Quatro cinemas de Porto Alegre — Cinemark Barra, Espaço Bourbon Country, GNC Iguatemi e GNC Praia de Belas — exibem desde quinta-feira (4) um filme de terror que aparece em praticamente todas as listas estadunidenses de melhores do gênero nesta temporada: Entrevista com o Demônio (Late Night with the Devil, 2023), primeiro lugar no ranking de críticas compilado pelo Rotten Tomatoes.
No Slash Film, Cris Evangelista escreveu que Entrevista com o Demônio leva seu tempo construindo o terror, acariciando o público antes de envolvê-lo em um pesadelo. "Há também um senso de autenticidade que torna tudo ainda mais intenso. Aqui está um lembrete de que o subgênero found footage (filmagens encontradas) ainda pode ser empregado com grande efeito", conclui Evangelista.
No Time Out, Phil de Semlyen citou a filiação a O Exorcista (1973) e elogiou a "atuação aterrorizante do ainda subestimado David Dastmalchian como um homem cujo ego há muito tempo derrotou sua sabedoria". A Variety destacou a história habilmente construída em tempo real, com uma sucessão de imprevistos ou decisões erradas do protagonista até o excêntrico ato final.
O título é dirigido pelos gêmeos australianos Cameron Cairnes e Colin Cairnes e forma uma espécie de díptico com o trabalho anterior da dupla. Em Scare Campaign (2016), a equipe de um programa de pegadinhas enfrenta a possibilidade de ter brincado com a pessoa errada. Em Entrevista com o Demônio, o apresentador de um talk show, para aumentar a audiência, resolve convidar uma menina supostamente possuída pelo Diabo.
Aí está um dos apelos do filme junto aos críticos dos Estados Unidos: os Cairnes trabalham com uma tradição da TV daquele país, os programas noturnos de entrevista à la Johnny Carson (1925-2005), David Letterman, Jay Leno, Jimmy Fallon etc.
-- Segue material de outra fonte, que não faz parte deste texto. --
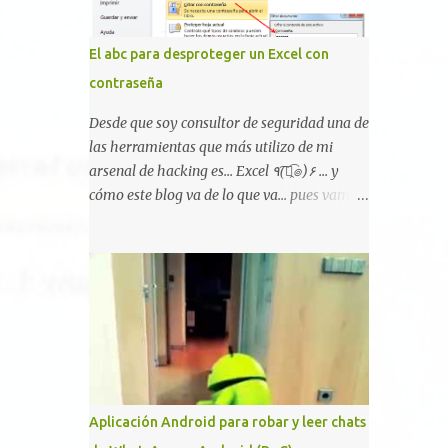
Hackers, con identidades desconocidas, fue
creada para un "uso legal y ético", y sin
El abc para desproteger un Excel con
embargo existen propuestas de dudosa ética
contraseña
como para entrar en cuentas de Gmail o
WhatsApp, comprometer bases de datos o
Desde que soy consultor de seguridad una de
cambiar notas de cursos. La Lista de
las herramientas que más utilizo de mi
Hackers, que atrajo la atención mundial
arsenal de hacking es... Excel ٩(͡๏̯͡๏)۶ ... y
después de un informe publicado en The
cómo este blog va de lo que va... pues vamos
New York Times, trabaja al estilo "llave en
a mostraros un pequeño "how-to" para
mano". El cliente presenta la propuesta,
romper las principales protecciones de
recibe ofertas para prestar el servicio y la
nuestras hojas de cálculo favoritas. Cifrar
garantía de los promotores del sitio de que
con contraseña Algo muy común es proteger
el demandado cumple con ...
el acceso total al fichero con una contraseña:
Aplicación Android para robar y leer chats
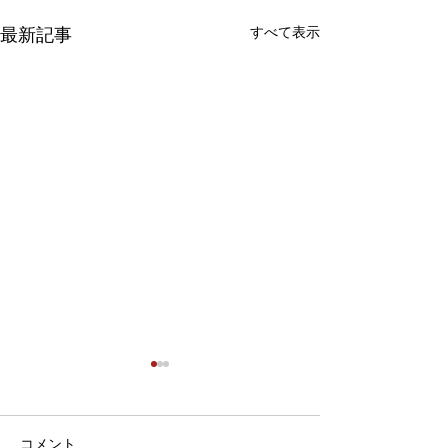
すべて表示
最新記事
年末年始の営業
こんにちは 今年も残すところ
後数日となりました、本年度
コメント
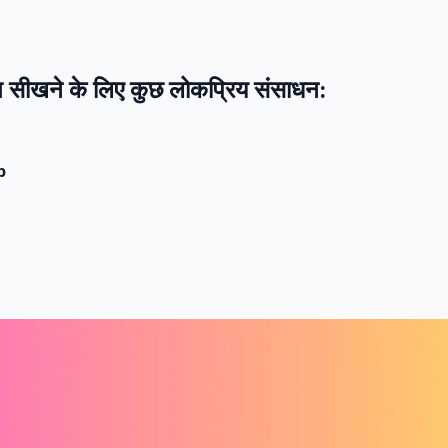
ग सीखने के लिए कुछ लोकप्रिय संसाधन:
p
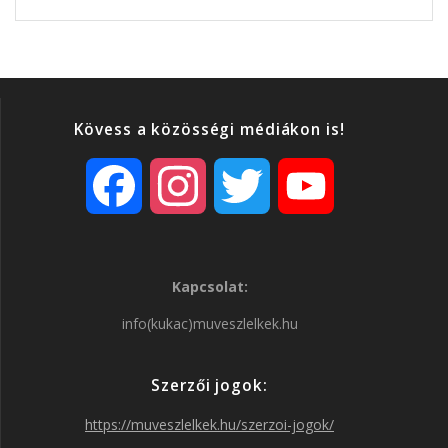
Kövess a közösségi médiákon is!
F
I
T
Y
a
n
w
o
Kapcsolat:
c
s
i
u
info(kukac)muveszlelkek.hu
e
t
t
T
Szerzői jogok:
b
a
t
u
https://muveszlelkek.hu/szerzoi-jogok/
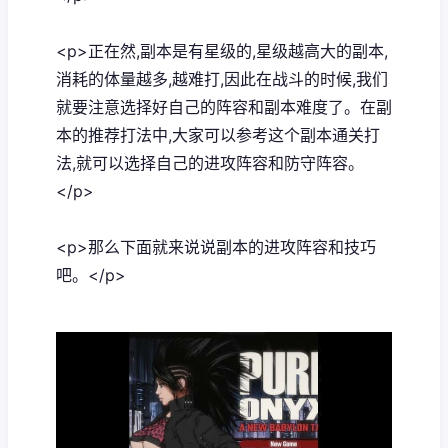
<p>正在然,副本是有星级的,星级越高大的副本,
消耗的体量越多,越难打,因此在战斗的时候,我们
就要注意选择好自己的阵容和副本难度了。在副
本的推荐打法中,大家可以参考这个副本通关打
法,就可以选择自己的进攻阵容和防守阵容。
</p>
<p>那么下面就来说说副本的进攻阵容和技巧
吧。</p>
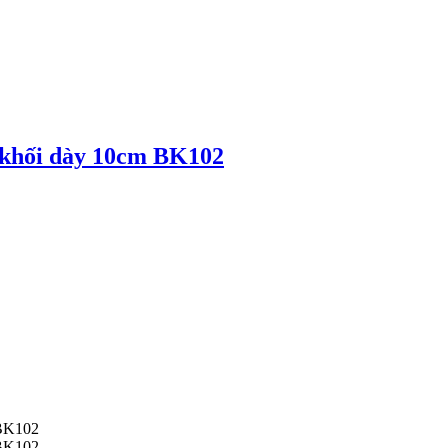
 khối dày 10cm BK102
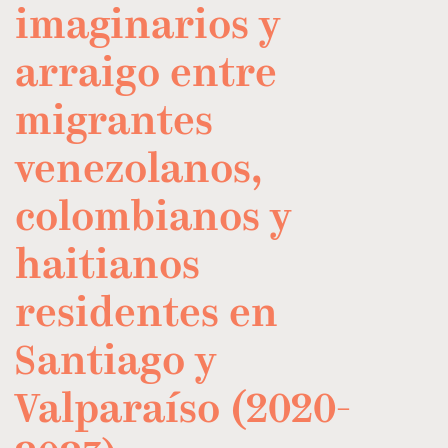
imaginarios y
arraigo entre
migrantes
venezolanos,
colombianos y
haitianos
residentes en
Santiago y
Valparaíso (2020-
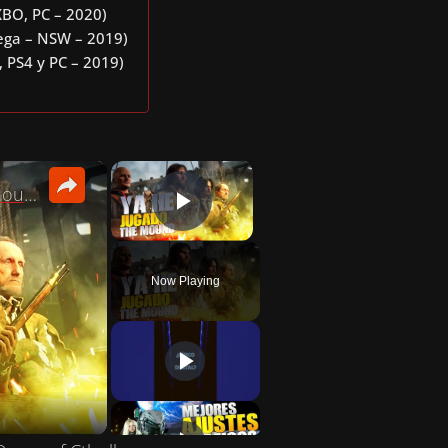
 XBO, PC – 2020)
Sega – NSW – 2019)
 PS4 y PC – 2019)
×
×
Mis PRIMERAS IMPRESIONES de The Mound: Omen of Cthulhu
PLAY VIDEO
Now Playing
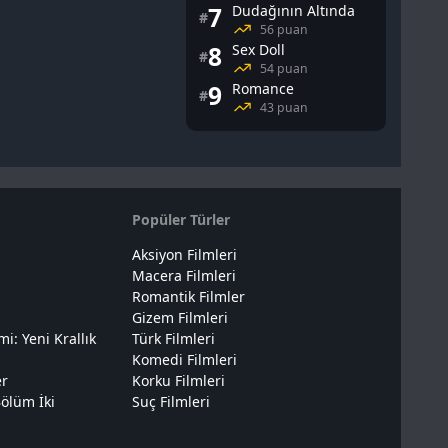
7
Dudağının Altında
#
56 puan
8
Sex Doll
#
54 puan
9
Romance
#
43 puan
Popüler Türler
Aksiyon Filmleri
Macera Filmleri
Romantik Filmler
Gizem Filmleri
: Yeni Krallık
Türk Filmleri
Komedi Filmleri
er
Korku Filmleri
ölüm İki
Suç Filmleri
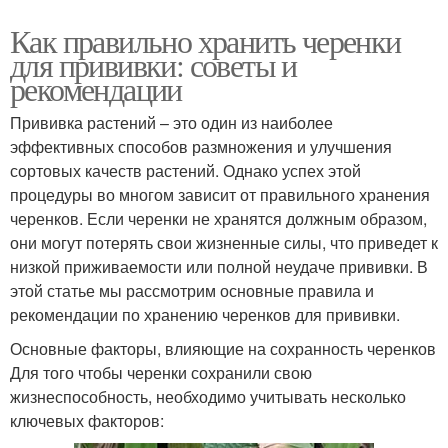
Как правильно хранить черенки
для прививки: советы и
рекомендации
Прививка растений – это один из наиболее
эффективных способов размножения и улучшения
сортовых качеств растений. Однако успех этой
процедуры во многом зависит от правильного хранения
черенков. Если черенки не хранятся должным образом,
они могут потерять свои жизненные силы, что приведет к
низкой приживаемости или полной неудаче прививки. В
этой статье мы рассмотрим основные правила и
рекомендации по хранению черенков для прививки.
Основные факторы, влияющие на сохранность черенков
Для того чтобы черенки сохранили свою
жизнеспособность, необходимо учитывать несколько
ключевых факторов:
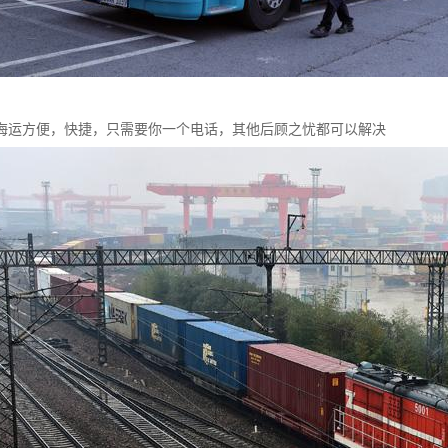
海运方便，快捷，只需要你一个电话，其他后顾之忧都可以解决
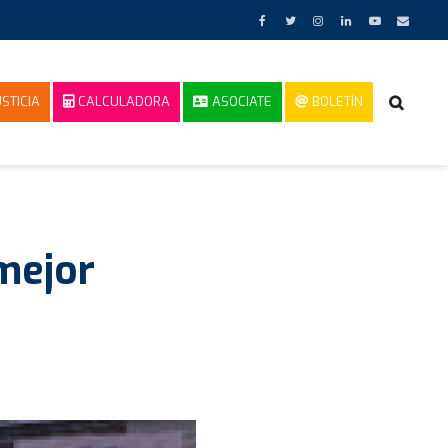
STICIA
CALCULADORA
ASOCIATE
BOLETÍN
mejor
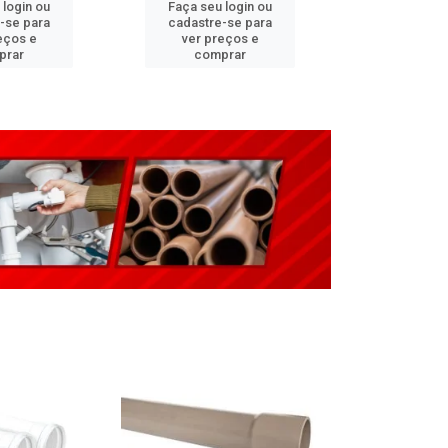
 login ou
Faça seu login ou
Faça seu 
-se para
cadastre-se para
cadastre
eços e
ver preços e
ver pr
prar
comprar
comp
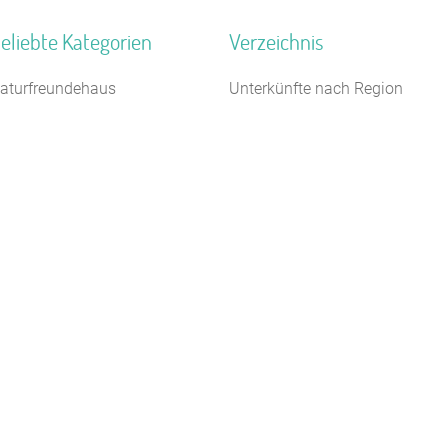
eliebte Kategorien
Verzeichnis
aturfreundehaus
Unterkünfte nach Region
auernhof
Unterkünfte nach Bundesland
300 m
loster
Unterkünfte nach Kategorie
erienzentrum (Gewerbl.)
Unterkünfte nach Stadt A-Z
ugendherberge
Unterkünfte nach Name A-Z
chiffe / Seltenes
Unterkünfte im Ausland
eriendorf
erienhaus 10 Personen
reizeitheim / Ferienheim
ästehaus
Kontakt
AGB/Datenschutz
Impressum
8.4.23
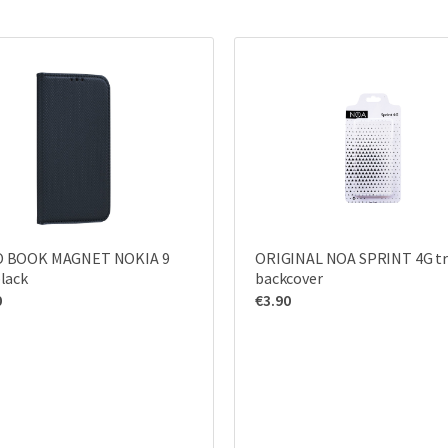
 BOOK MAGNET NOKIA 9
ORIGINAL NOA SPRINT 4G t
lack
backcover
0
€
3.90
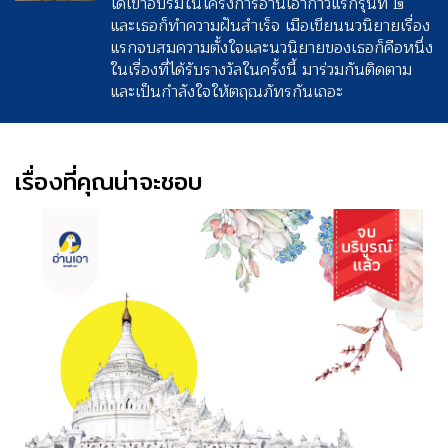
ได้เข้าอบรมในโครงการอ่านเอาก้าวแรกรุ่นที่ ๒
และเธอก็ทำความฝันสำเร็จ เมือเขียนนวนิยายเรื่อง
แรกจบสมความตั้งใจและนวนิยายของเธอก็คือหนึ่ง
ในเรื่องที่ได้รับรางวัลในครั้งนี้ มาร่วมกันติดตาม
และเป็นกำลังใจให้ตฤณภัทรกันเถอะ
เรื่องที่คุณน่าจะชอบ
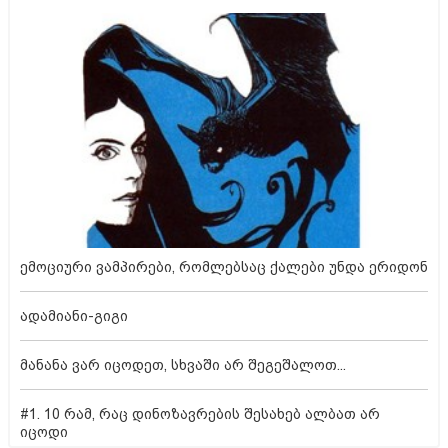
ემოციური ვამპირები, რომლებსაც ქალები უნდა ერიდონ
ადამიანი-გიგი
მანანა ვარ იცოდეთ, სხვაში არ შეგეშალოთ...
#1. 10 რამ, რაც დინოზავრების შესახებ ალბათ არ
იცოდი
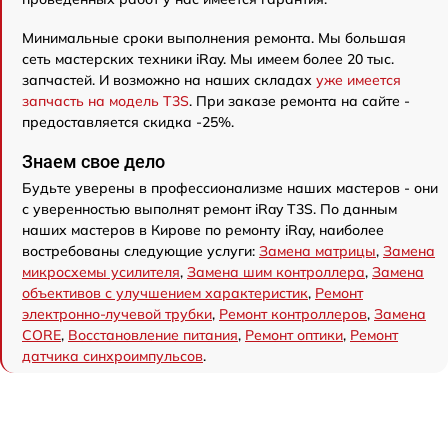
Минимальные сроки выполнения ремонта. Мы большая
сеть мастерских техники iRay. Мы имеем более 20 тыс.
запчастей. И возможно на наших складах
уже имеется
запчасть на модель T3S
. При заказе ремонта на сайте -
предоставляется скидка -25%.
Знаем свое дело
Будьте уверены в профессионализме наших мастеров - они
с уверенностью выполнят ремонт iRay T3S. По данным
наших мастеров в Кирове по ремонту iRay, наиболее
востребованы следующие услуги:
Замена матрицы
,
Замена
микросхемы усилителя
,
Замена шим контроллера
,
Замена
объективов с улучшением характеристик
,
Ремонт
электронно-лучевой трубки
,
Ремонт контроллеров
,
Замена
CORE
,
Восстановление питания
,
Ремонт оптики
,
Ремонт
датчика синхроимпульсов
.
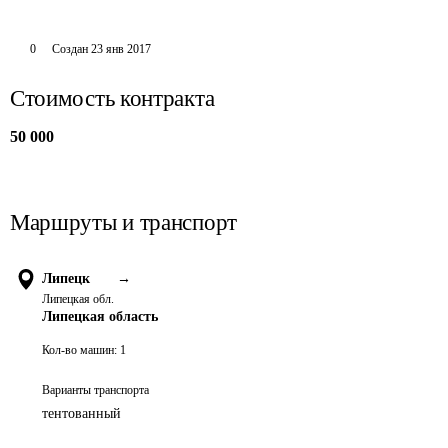
0
Создан
23 янв 2017
Стоимость контракта
50 000
Маршруты и транспорт
Липецк
→
Липецкая обл.
Липецкая область
Кол-во машин:
1
Варианты транспорта
тентованный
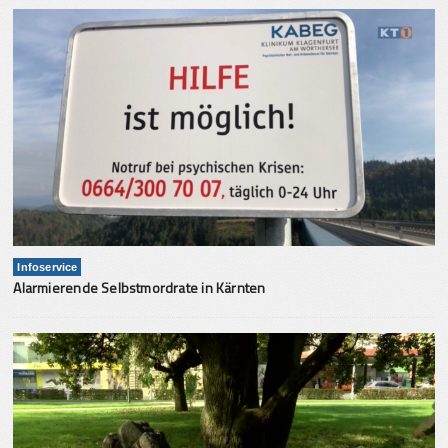
Infoservice
Alarmierende Selbstmordrate in Kärnten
O talk show ficcional é batizado de Night Owls (Corujas da Noite) e é comandado por Jack Delroy, papel que permite a David Dastmalchian, 48 anos, reivindicar posto de protagonista daqui em diante, depois de roubar a cena como coadjuvante em títulos como Os Suspeitos (2013), Blade Runner 2049 (2017), Duna (2021) e O Esquadrão Suicida (2021).
Na abertura do filme ambientado em 1977, uma falsa reportagem televisiva mostra a ascensão e a queda de Jack, que luta para fazer frente à popularidade de Johnny Carson e seu The Tonight Show, ao mesmo tempo em que lida com o luto pela morte de sua esposa, Madeleine, vítima de câncer. Para recuperar o prestígio, o apresentador aposta tudo em um especial de Halloween. Seu primeiro convidado é o médium Christou (Fayssal Bazzi), depois virá um especialista em desmascarar eventos e personagens paranormais, Carmichael (Ian Bliss), e, por fim, a parapsicóloga June (Laura Gordon) e sua pupila adolescente Lilly (Ingrid Torelli), uma ex-refém de culto satânico que estaria hospedando um demônio.
Os gêmeos australianos contam essa história como se fosse um falso documentário, mesclando "reproduções" de quadros do especial de Halloween do Night Owls com cenas de bastidores, em preto e branco, nas quais Jack interage com outros coadjuvantes, como um produtor megalomaníaco (Josh Quong Tart) e um receoso assistente palco (Rhys Auteri). Dentro dessa ideia, a cada intervalo do programa fictício surgem propagandas inventadas que emulam a publicidade da época. Para criar três peças estáticas que aparecem brevemente, os Cairnes contaram com a ajuda da inteligência artificial, o que gerou uma polêmica — houve quem acusasse os diretores de estar privando um artista gráfico de trabalhar.
Controvérsia à parte, Entrevista com o Demônio é absolutamente eficiente e primoroso na criação de um universo ficcional com ares de real e na construção de uma atmosfera sinistra. A ambientação é o grande charme do filme — não espere tantos sustos. Mas prepare-se para um epílogo estonteante que também justifica a badalação.